### Problem
Search each line of the data for the word "accuracy"; copy every line where it is found.

### Dataset excerpt
◇ ◇ ◇
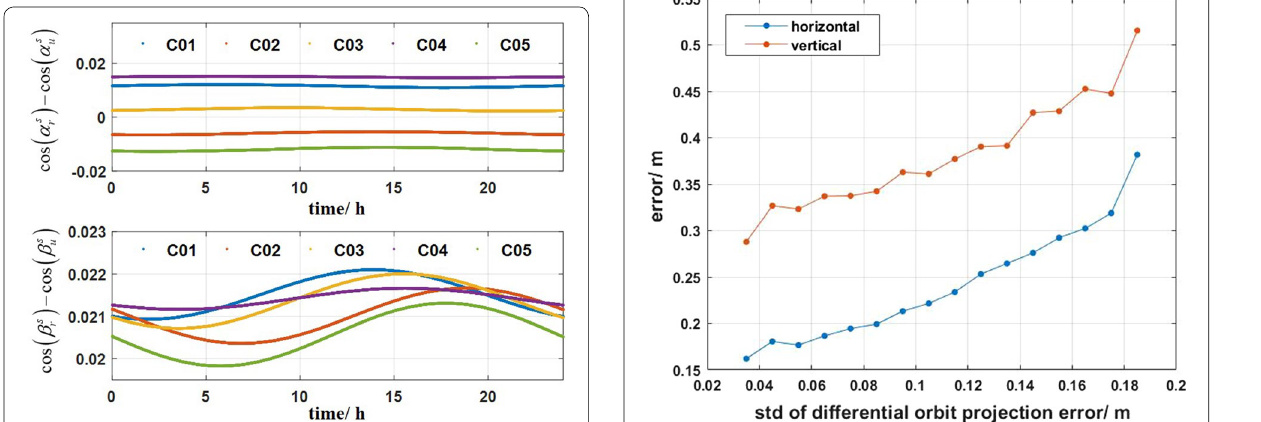
Fig. 2 Model of the correlation between the dual-frequency precise point positioning accuracy (RMS) enhanced by the zone correction and orbit error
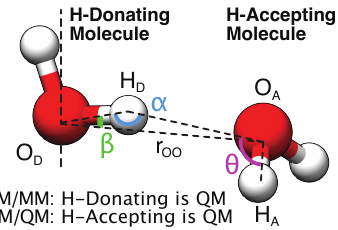
Figure 1. Illustration of the geometric quantities used in the water benchmarks. For the dimer tests and fits, we use the shorthand nomenclatures “QM / MM” and “MM / QM” to discern between the two possible subsystem configurations. Three angles provide insight into the hydrogen bonding network structure of liquid water, and are sampled in the molecular dynamics simulations: The donor angles α = ∠ ( O ) and β = ∠ ( H ) , and the acceptor angle θ = ∠ ( H ) . D ,H D ,O A D ,O D ,O A D ,O A ,H A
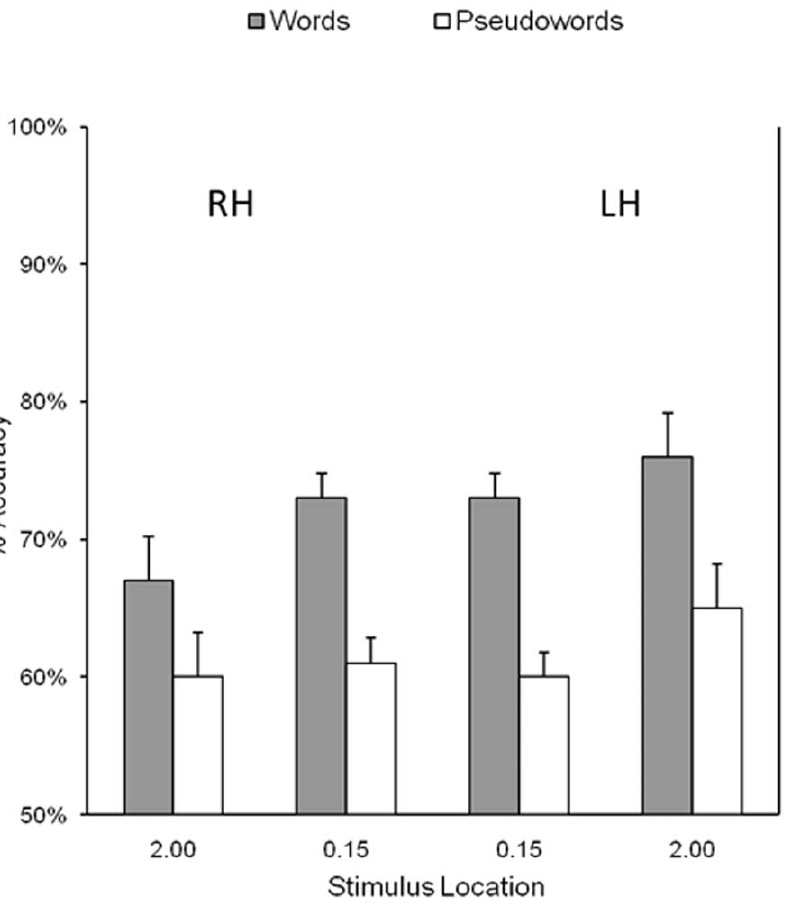
Figure 2. Results for Experiment 1. Footnote: Mean identification accuracy for Arabic words and pseudowords displayed at foveal and extrafoveal locations in Experiment 1. Bars correspond to 95% confidence intervals [78]. The terms RH and LH refer to the hemisphere contralateral to the hemifield in which stimuli were presented.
◇ ◇ ◇
### Solution
Fig. 2 Model of the correlation between the dual-frequency precise point positioning accuracy (RMS) enhanced by the zone correction and orbit error
Figure 2. Results for Experiment 1. Footnote: Mean identification accuracy for Arabic words and pseudowords displayed at foveal and extrafoveal locations in Experiment 1. Bars correspond to 95% confidence intervals [78]. The terms RH and LH refer to the hemisphere contralateral to the hemifield in which stimuli were presented.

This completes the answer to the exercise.